Prisons passoires

  • mardi, 13 février 2018 17:32
  • Anonymous
  • Photos associations MGM & EEM - Quartier des mineurs

L’évasion de 3 prisonniers de la maison d’arrêt d’Antanimora dimanche 11 février fait couler beaucoup d’encre sur l’état de nos prisons.

Madagascar compte de nos jours 82 geôles abritant autour de 20 000 détenus alors que la capacité d’accueil maximale est de 10 000 individus! En gros nos « tôles » accueillent 2 fois plus qu’ils ne peuvent en contenir.

La raison de cette surpopulation est due en grande partie au recours à la détention préventive. Toute personne déférée au Parquet quel que soit le motif d’inculpation a 90% de chance d’être mise sous mandat de dépôt donc séjournée à la maison d’arrêt.

Cette situation est un héritage probablement de l’ancien système colonial dans le but d’ « impressionner » les prévenus sans se soucier s’ils sont coupables ou non. D’autant plus que l’instruction des cas peuvent durer des mois voire des années, l’un des évadés est en attente de son procès depuis…3 ans ?!

Cette surpopulation carcérale dont parlent souvent les médias locaux et étrangers se déroule dans le cadre de la précarité des infrastructures carcérales, la plupart de nos prisons datent de la Colonisation, c’est-à-dire qu’elles sont presque centenaires.

Sans entrer dans les détails des Droits de l’Homme, les conditions d’emprisonnement dépassent tout entendement, une cellule de 35 mètres de long et quelques mètres de large sont logés 229 détenus qui croupissent là-dedans plus de 12 heures par jour. L’alimentation des prisonniers laissent à désirer au maximum 2 fois par jour si les moyens sont là, ce qui n’est pas le cas le plus souvent, on se contente de consommer 250 grammes de manioc par jour et encore.

Le manque de soin fait partie de la liste des mauvaises conditions de vie des incarcérés à Madagascar sans oublier les problèmes psychologiques.

Selon une étude effectuée 8 ans de cela “ 50% des détenus souffrent de stress psychologique à cause de cette surpopulation carcérale “.

Sans oublier que les femmes enfermées dans nos prisons peuvent garder auprès d’elles leurs nourrissons ce qui ne fait qu’accroître les difficultés hygiéniques et sanitaires.

Et avec les rats qui pullulent les prisons risquent d’être un point de départ d’épidémie comme la peste, le typhus et bien d’autres.

Les responsables pénitenciers se plaignent toujours de leur manque de moyens humains, infrastructures et surtout financiers.
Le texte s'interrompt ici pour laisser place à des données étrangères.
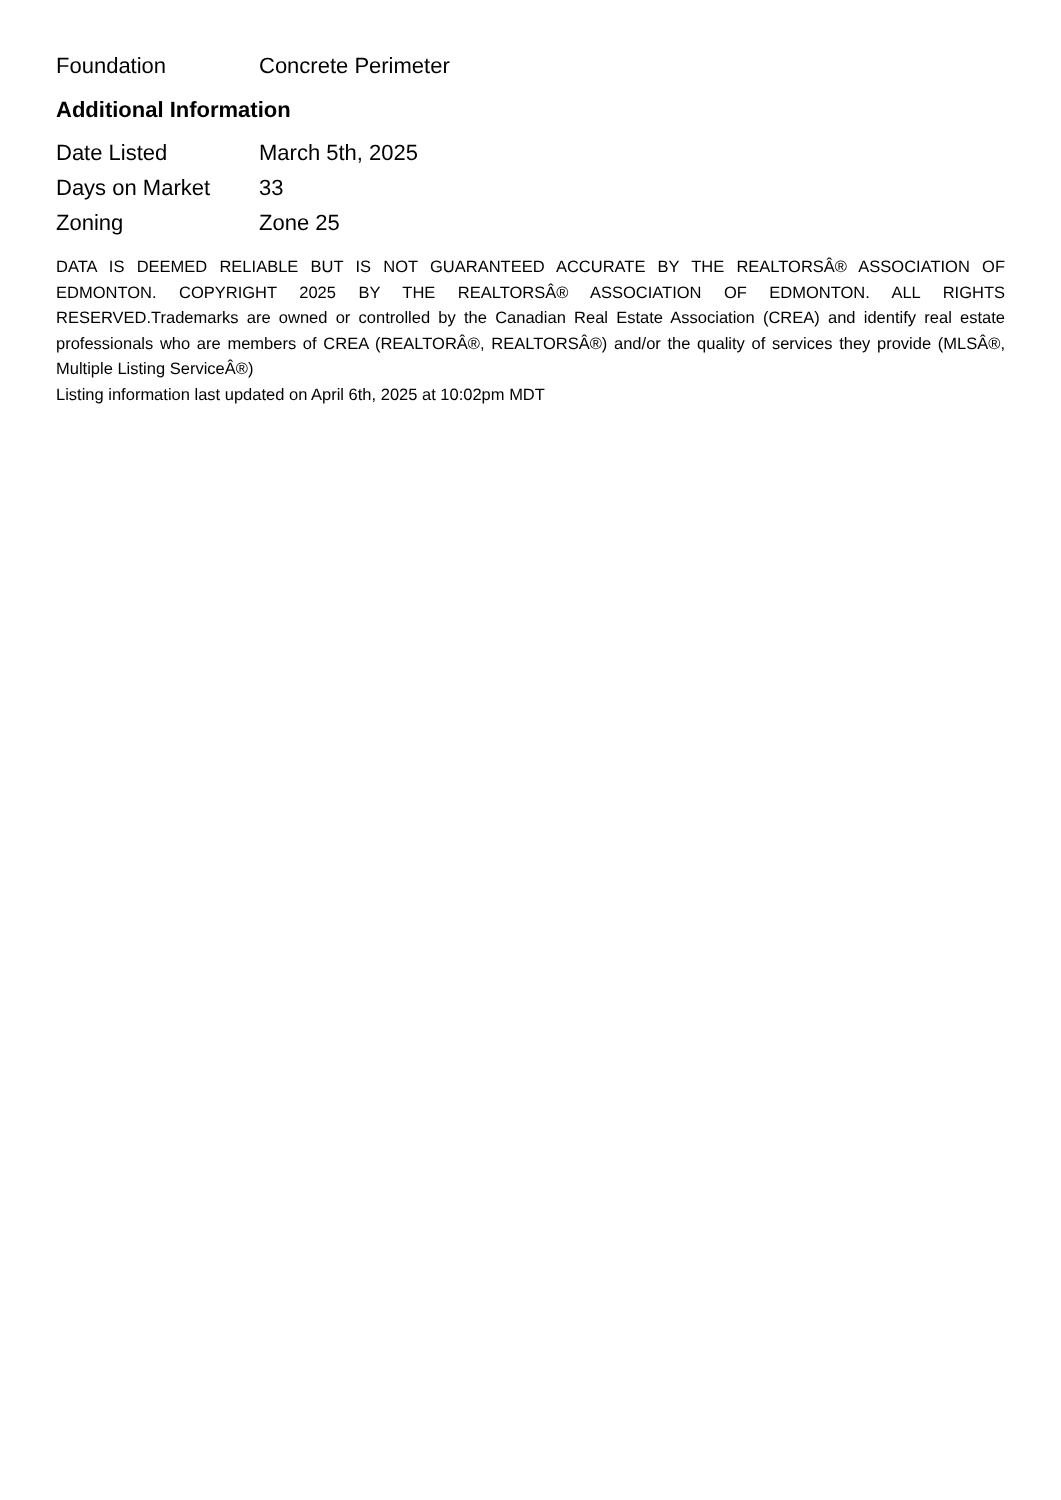| Foundation | Concrete Perimeter |
Additional Information
| Date Listed | March 5th, 2025 |
| Days on Market | 33 |
| Zoning | Zone 25 |
DATA IS DEEMED RELIABLE BUT IS NOT GUARANTEED ACCURATE BY THE REALTORSÂ® ASSOCIATION OF EDMONTON. COPYRIGHT 2025 BY THE REALTORSÂ® ASSOCIATION OF EDMONTON. ALL RIGHTS RESERVED.Trademarks are owned or controlled by the Canadian Real Estate Association (CREA) and identify real estate professionals who are members of CREA (REALTORÂ®, REALTORSÂ®) and/or the quality of services they provide (MLSÂ®, Multiple Listing ServiceÂ®)
Listing information last updated on April 6th, 2025 at 10:02pm MDT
Mais la première question qui se pose est : afin de palier au déficit de gardiens pourquoi ne pas équiper nos prisons de caméra de surveillance ? Cela pourrait éviter ce type d’évasions faisant de nos prisons de véritables passoires?

La 2nde question : pourquoi ne pas faire travailler tout ce beau monde? Même sur place, rien n’empêche de créer des ateliers par exemple de confections pour les tenues de travail, les kits scolaires au lieu de les importer. Certains articles que nous faisons venir de Chine sont fabriqués par des … prisonniers alors pourquoi ne pas les fabriquer sur place ?

Au lieu d’être une charge pour la nation faisons de nos prisons quelque chose de rentable en faisant travailler nos détenus sans y être obligé de les faire sortir de prison à moins que l’on construise de vrais prisons-ateliers comme dans les pays d’Amérique latine, en Asie et Afrique du nord.

Au lieu de laisser oisifs nos prisonniers il est temps de les faire travailler, non pas à titre privé comme certains le font mais d’une manière générale pour leur bien mais surtout pour le pays car dans ce cadre, les prisons peuvent largement subvenir à leurs besoins et ne resteront pas en état de précarité permanente.

Un programme de formation et d'enseignement pour les mineurs.

De prisons passoires ou mouroirs elles deviendront des dortoirs pour travailleurs …forcés.